Re: Got 10 csum errors according to dmesg but 0 errors according to dev stats

linux-btrfs.vger.kernel.org archive mirror
 help / color / mirror / Atom feed

From: Philip Seeger <p0h0i0l0i0p@gmail.com>
To: linux-btrfs@vger.kernel.org
Subject: Re: Got 10 csum errors according to dmesg but 0 errors according to dev stats
Date: Sun, 10 May 2015 19:32:45 +0200	[thread overview]
Message-ID: <554F963D.2040209@googlemail.com> (raw)
In-Reply-To: <CABR0jERqzkdTJxX_1S5WEZHDzX8=O8P7r+Bk0mesPLsR2n=w8A@mail.gmail.com>

(Again, last message was rejected.)

Hi Richard,

thank you for this tip, I didn't notice that btrfs-progs didn't match 
the kernel version.
I've updated btrfs-progs (from the repository, not manually installed), 
btrfs --version now shows v4.0.

However, it seems strange to me that a bunch of files is corrupted 
simply because btrfs-progs is older than the kernel.
To trigger more csum errors, I ran a script that basically finds all 
files and runs cat $file >/dev/null. I also scrubbed the filesystem.
It's getting worse. The number of corrupted files has grown to 79 - all 
in /home. Some of these files have not been modified in 3 years. I have 
copied them into this Arch vm from another vm, which runs Fedora (kernel 
3.19). The Fedora vm also uses btrfs, so it has the right checksums for 
all of those files. There are no csum errors in dmesg on that Fedora 
system. I've also started a scrub there, which has not generated any 
error yet.
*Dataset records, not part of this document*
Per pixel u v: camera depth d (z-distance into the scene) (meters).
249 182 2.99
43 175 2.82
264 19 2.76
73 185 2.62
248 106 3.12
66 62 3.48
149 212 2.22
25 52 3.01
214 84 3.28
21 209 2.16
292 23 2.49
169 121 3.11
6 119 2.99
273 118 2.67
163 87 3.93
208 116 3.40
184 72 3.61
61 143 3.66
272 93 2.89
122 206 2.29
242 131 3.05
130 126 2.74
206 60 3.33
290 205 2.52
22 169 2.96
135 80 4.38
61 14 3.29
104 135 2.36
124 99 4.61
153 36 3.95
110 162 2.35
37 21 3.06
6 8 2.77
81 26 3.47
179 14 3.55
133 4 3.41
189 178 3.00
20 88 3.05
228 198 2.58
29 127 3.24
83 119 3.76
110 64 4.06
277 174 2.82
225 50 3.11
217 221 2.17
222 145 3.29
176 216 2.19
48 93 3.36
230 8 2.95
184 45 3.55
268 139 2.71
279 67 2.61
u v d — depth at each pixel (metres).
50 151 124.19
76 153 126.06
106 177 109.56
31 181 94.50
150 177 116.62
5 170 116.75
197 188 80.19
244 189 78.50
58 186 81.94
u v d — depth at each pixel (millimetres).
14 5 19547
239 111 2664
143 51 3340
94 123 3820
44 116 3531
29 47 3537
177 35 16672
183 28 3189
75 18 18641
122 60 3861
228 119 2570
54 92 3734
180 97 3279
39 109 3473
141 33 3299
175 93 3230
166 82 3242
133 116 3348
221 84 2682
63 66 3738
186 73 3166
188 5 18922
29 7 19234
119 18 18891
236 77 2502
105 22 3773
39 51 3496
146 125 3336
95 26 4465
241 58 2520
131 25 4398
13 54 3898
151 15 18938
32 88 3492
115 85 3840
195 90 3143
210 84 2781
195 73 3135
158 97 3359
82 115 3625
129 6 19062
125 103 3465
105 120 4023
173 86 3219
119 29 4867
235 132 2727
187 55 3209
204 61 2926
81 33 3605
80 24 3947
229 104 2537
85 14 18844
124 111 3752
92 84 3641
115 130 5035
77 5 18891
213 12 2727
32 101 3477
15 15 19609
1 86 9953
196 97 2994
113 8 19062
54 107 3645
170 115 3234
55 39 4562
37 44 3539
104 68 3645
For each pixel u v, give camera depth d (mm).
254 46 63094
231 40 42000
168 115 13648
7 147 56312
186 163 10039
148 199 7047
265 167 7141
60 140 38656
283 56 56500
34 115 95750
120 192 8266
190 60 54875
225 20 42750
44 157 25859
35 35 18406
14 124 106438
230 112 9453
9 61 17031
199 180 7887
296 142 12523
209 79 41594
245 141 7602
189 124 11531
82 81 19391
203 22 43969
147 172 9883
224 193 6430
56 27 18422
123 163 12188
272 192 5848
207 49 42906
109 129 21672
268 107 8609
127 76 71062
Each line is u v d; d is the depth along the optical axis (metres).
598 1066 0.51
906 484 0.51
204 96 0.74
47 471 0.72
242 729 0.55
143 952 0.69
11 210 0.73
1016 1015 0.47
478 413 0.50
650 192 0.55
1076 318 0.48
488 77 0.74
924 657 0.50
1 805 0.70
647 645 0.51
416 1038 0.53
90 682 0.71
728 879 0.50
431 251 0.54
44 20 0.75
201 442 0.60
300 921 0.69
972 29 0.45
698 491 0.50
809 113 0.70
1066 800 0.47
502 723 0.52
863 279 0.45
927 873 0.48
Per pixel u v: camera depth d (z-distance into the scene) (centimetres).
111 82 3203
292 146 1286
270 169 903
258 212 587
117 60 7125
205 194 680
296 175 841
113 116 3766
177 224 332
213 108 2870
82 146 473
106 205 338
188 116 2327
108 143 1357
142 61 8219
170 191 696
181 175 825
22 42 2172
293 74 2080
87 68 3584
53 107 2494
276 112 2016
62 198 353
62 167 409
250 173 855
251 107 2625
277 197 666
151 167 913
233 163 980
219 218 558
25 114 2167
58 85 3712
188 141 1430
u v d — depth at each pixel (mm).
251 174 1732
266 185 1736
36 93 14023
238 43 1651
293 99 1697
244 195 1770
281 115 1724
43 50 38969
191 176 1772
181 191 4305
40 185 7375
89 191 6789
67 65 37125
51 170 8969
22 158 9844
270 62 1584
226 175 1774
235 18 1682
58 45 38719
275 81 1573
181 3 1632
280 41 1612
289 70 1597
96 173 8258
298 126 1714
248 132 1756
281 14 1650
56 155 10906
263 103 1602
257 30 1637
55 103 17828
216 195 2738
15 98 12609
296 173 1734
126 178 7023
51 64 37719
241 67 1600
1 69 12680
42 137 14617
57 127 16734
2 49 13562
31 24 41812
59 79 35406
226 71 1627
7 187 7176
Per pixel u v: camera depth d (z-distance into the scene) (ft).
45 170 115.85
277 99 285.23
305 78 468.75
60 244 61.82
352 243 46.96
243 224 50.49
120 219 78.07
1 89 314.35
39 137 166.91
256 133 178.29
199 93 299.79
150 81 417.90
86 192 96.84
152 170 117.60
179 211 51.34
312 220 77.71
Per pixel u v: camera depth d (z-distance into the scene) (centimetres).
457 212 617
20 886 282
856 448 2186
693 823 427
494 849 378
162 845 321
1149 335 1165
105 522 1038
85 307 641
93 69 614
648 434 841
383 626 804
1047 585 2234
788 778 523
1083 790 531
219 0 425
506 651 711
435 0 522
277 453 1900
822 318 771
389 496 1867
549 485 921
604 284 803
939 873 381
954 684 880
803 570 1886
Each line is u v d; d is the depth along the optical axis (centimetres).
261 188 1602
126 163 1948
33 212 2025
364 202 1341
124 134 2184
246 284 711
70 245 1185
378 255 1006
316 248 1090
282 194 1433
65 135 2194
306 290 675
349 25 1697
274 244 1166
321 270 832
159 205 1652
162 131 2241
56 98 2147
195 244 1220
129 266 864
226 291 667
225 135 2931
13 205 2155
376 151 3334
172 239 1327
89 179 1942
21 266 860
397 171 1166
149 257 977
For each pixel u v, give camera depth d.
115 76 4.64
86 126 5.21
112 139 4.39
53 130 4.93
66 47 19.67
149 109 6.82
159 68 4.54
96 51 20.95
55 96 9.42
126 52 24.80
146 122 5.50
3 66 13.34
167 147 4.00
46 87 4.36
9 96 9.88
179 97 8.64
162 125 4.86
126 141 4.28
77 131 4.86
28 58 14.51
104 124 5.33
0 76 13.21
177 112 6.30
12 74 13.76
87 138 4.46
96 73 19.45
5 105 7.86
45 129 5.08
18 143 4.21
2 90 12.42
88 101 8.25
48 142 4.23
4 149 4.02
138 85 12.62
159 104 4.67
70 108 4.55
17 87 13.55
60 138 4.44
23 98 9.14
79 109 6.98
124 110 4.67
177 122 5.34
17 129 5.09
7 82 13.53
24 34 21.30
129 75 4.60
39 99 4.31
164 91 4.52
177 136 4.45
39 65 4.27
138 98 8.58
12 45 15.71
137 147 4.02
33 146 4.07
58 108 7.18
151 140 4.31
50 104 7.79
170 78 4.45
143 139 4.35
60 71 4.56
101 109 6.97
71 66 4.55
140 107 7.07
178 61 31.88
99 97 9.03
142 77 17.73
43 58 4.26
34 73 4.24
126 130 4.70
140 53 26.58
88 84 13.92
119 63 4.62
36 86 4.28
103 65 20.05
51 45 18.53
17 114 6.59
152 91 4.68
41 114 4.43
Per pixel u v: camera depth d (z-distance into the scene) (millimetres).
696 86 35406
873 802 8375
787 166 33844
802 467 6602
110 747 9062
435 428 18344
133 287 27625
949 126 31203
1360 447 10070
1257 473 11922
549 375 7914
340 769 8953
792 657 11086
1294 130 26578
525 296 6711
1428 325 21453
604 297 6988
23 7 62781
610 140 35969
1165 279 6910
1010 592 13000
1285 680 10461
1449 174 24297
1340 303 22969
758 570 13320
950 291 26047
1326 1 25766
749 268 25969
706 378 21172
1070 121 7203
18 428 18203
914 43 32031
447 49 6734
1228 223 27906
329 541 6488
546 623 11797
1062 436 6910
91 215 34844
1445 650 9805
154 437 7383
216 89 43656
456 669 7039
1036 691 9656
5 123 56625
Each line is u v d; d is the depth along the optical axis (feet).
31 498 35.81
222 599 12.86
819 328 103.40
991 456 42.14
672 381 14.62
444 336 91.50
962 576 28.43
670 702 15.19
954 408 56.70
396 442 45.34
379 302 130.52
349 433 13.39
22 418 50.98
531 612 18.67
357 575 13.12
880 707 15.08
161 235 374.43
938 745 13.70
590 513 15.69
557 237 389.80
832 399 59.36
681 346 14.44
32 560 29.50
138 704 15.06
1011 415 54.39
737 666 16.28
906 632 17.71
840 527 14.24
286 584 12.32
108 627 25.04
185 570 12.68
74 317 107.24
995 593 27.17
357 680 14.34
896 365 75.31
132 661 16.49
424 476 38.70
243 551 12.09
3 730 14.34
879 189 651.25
To be clear, we're talking about 50k something files (about 
11 GB) that I've copied onto this vm; I have used a handful of them and 
created <10.

So after copying a lot of files onto this Arch vm, many of them have 
been corrupted for unknown reasons (mostly old files, not changed on 
this Arch system).

Scrub:
# time btrfs scrub start -B / ; echo scrub $? done

scrub done for 3e8973d3-83ce-4d93-8d50-2989c0be256a
     scrub started at Sun May 10 17:47:34 2015 and finished after 427 
seconds
     total bytes scrubbed: 19.87GiB with 21941 errors
     error details: csum=21941
     corrected errors: 0, uncorrectable errors: 21941, unverified errors: 0
ERROR: There are uncorrectable errors.

During the scrub, I also saw several of these:
[19935.898678] __readpage_endio_check: 14 callbacks suppressed

I have started another scrub (now with v4.0), I still get errors but the 
affected file names are mentioned in dmesg, which is nice. Is there a 
btrfs status command that will list permanently damaged files as well 
(like zpool status -v), since dmesg will be empty after a reboot or crash?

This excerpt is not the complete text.